Items from a data source
########
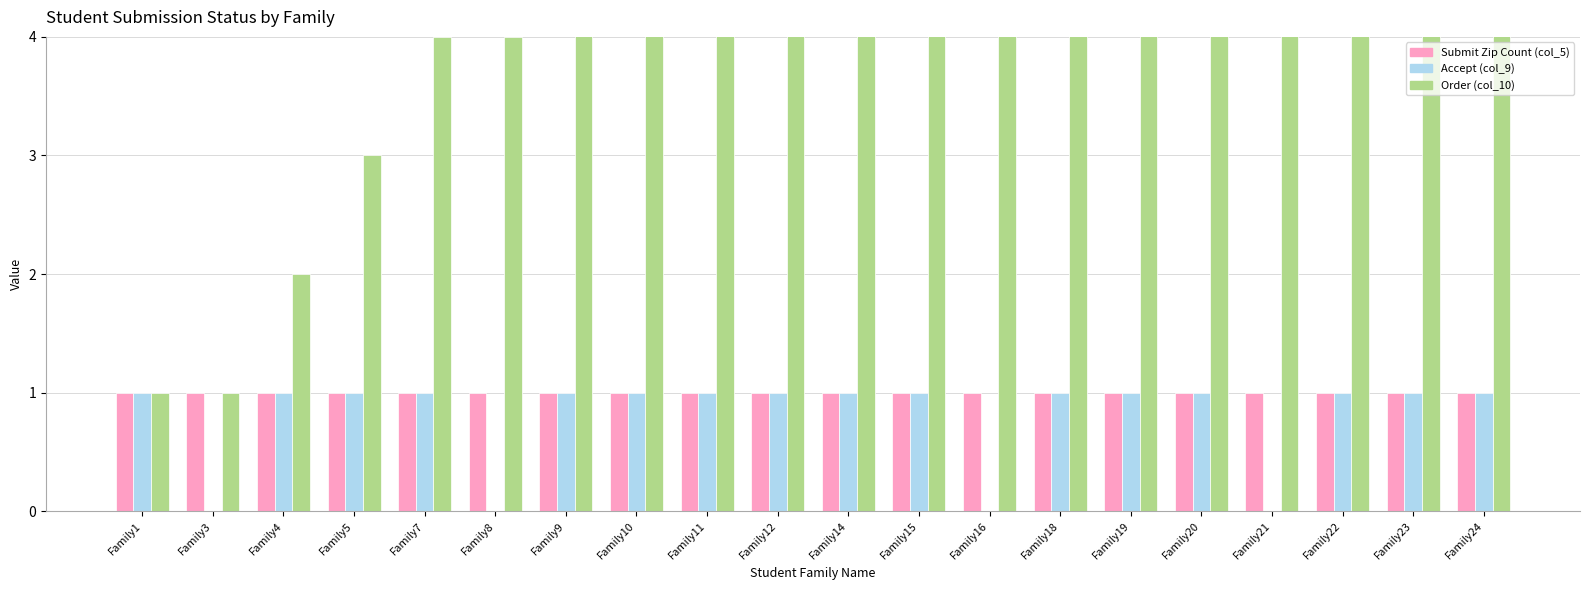

Which label corresponds to the smallest value in the chart?

Family3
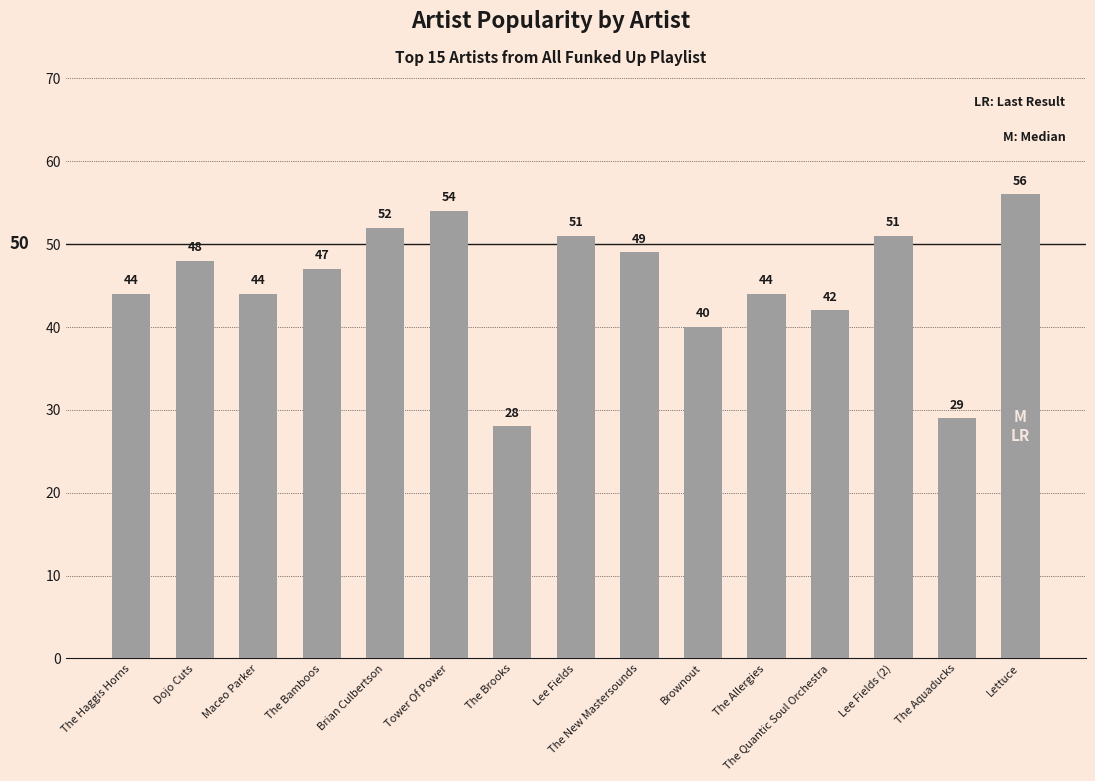

Does the chart contain any negative values?

No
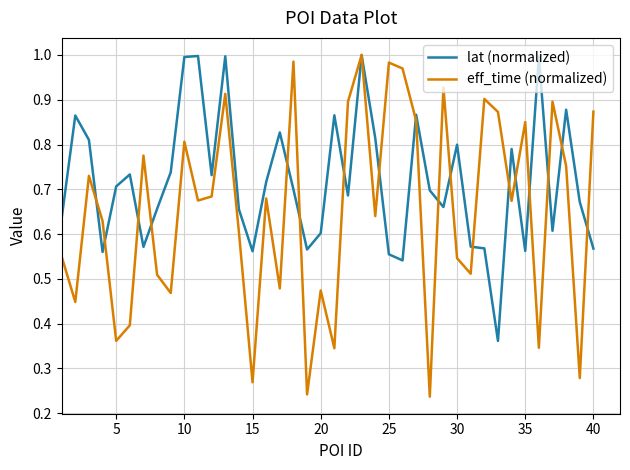

Rank the series by their average value, from lowest to highest.

eff_time (normalized), lat (normalized)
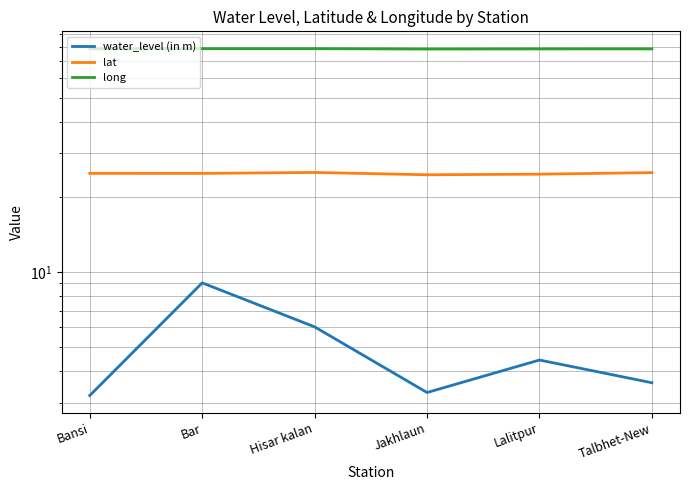

Rank the series by their average value, from highest to lowest.

long, lat, water_level (in m)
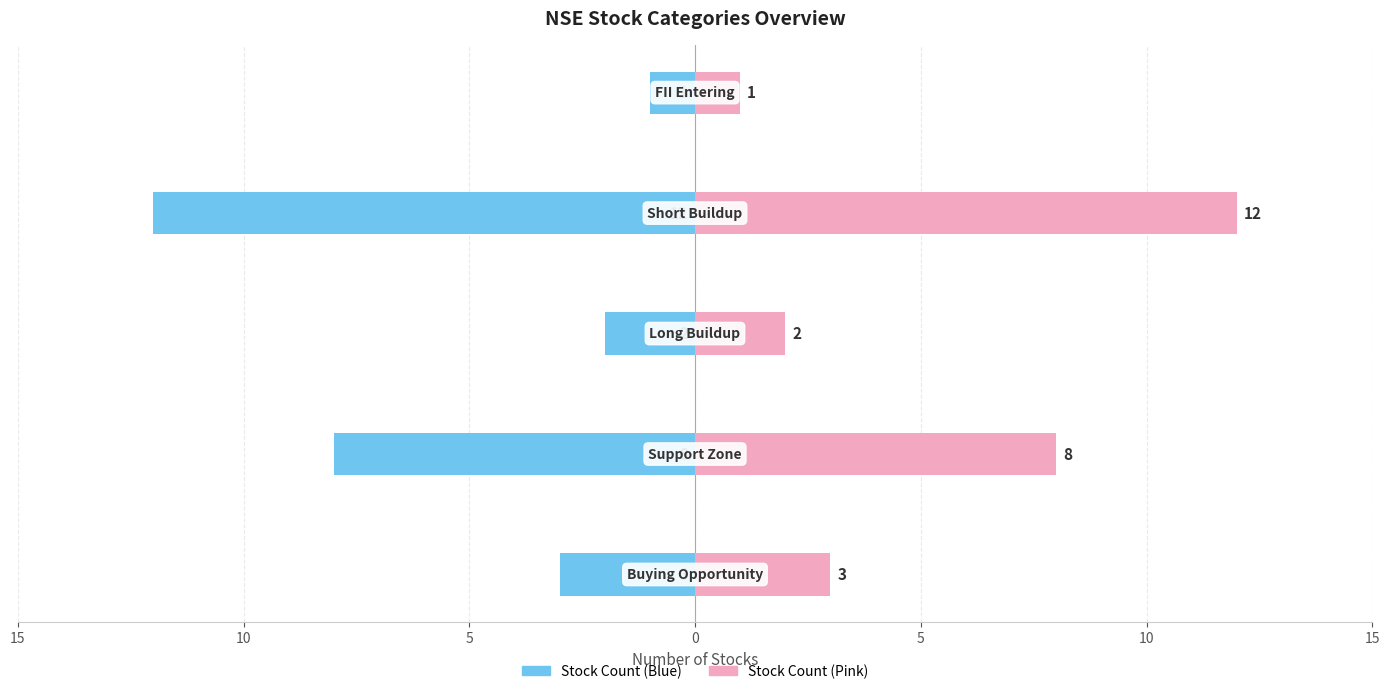

Which series has the largest total across all categories?

Count (Right)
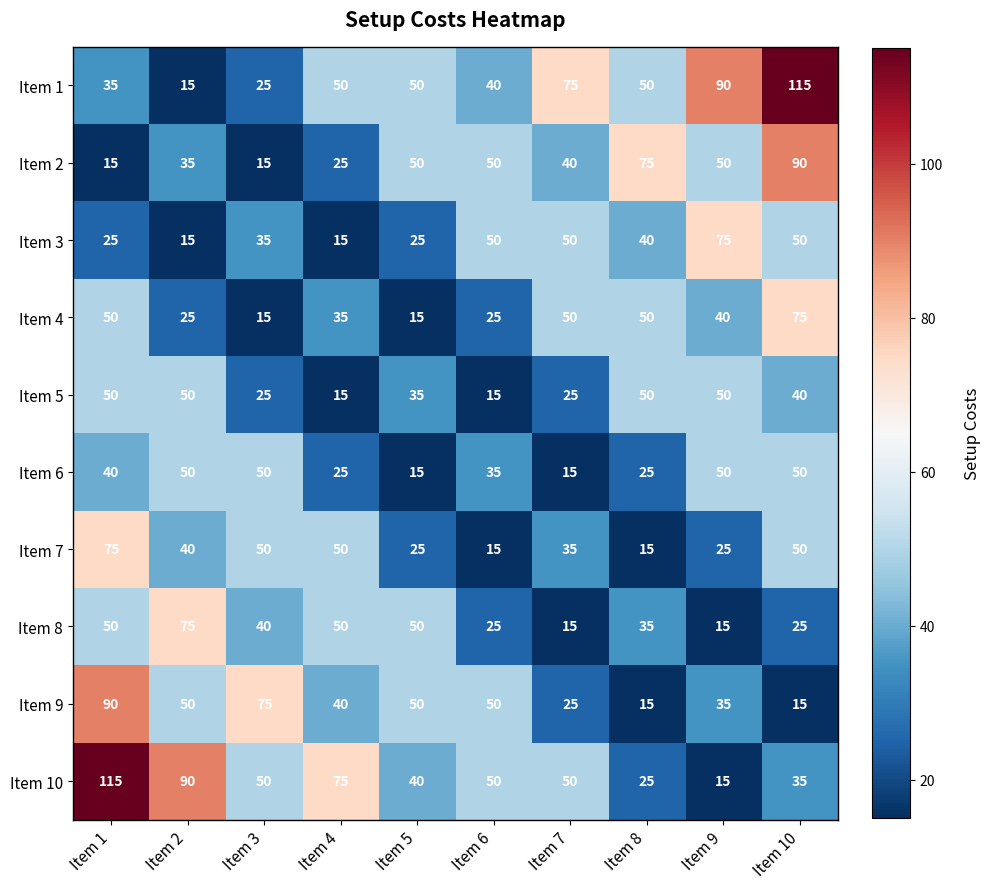

What is the average value of the Item 3 series?

38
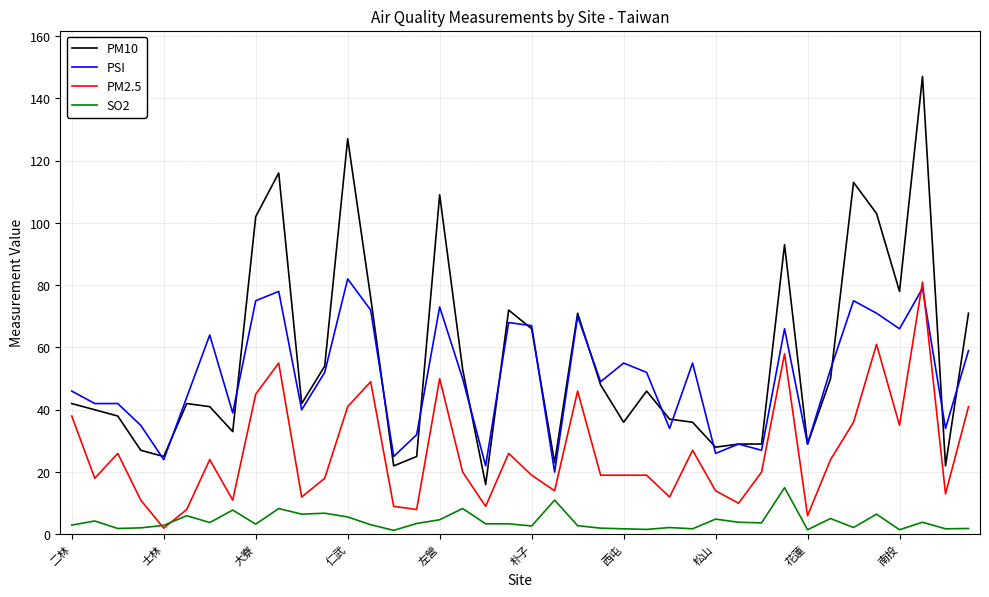

What is the highest value of the PM2.5 series?

81.0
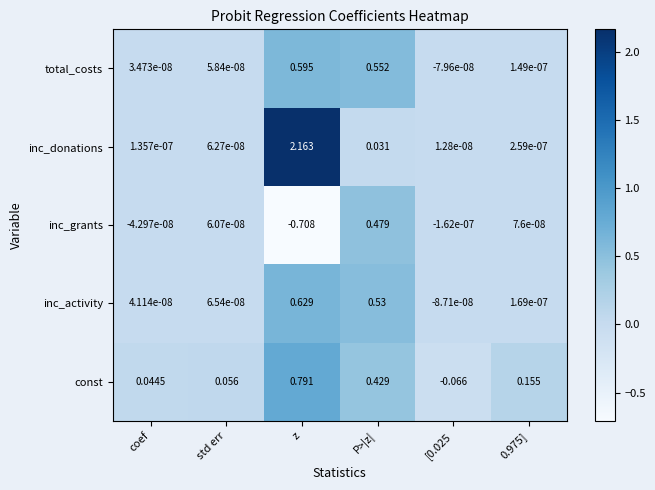

Which series changed the most between [0.025 and 0.975]?

const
########
*Directive:* Copy the lines above word for word, starting at the line that contains "What is the highest" and ending at the end of the material. Leave out the pictures.

*Output for this exercise:*
What is the highest value of the PM2.5 series?

81.0

Which series changed the most between [0.025 and 0.975]?

const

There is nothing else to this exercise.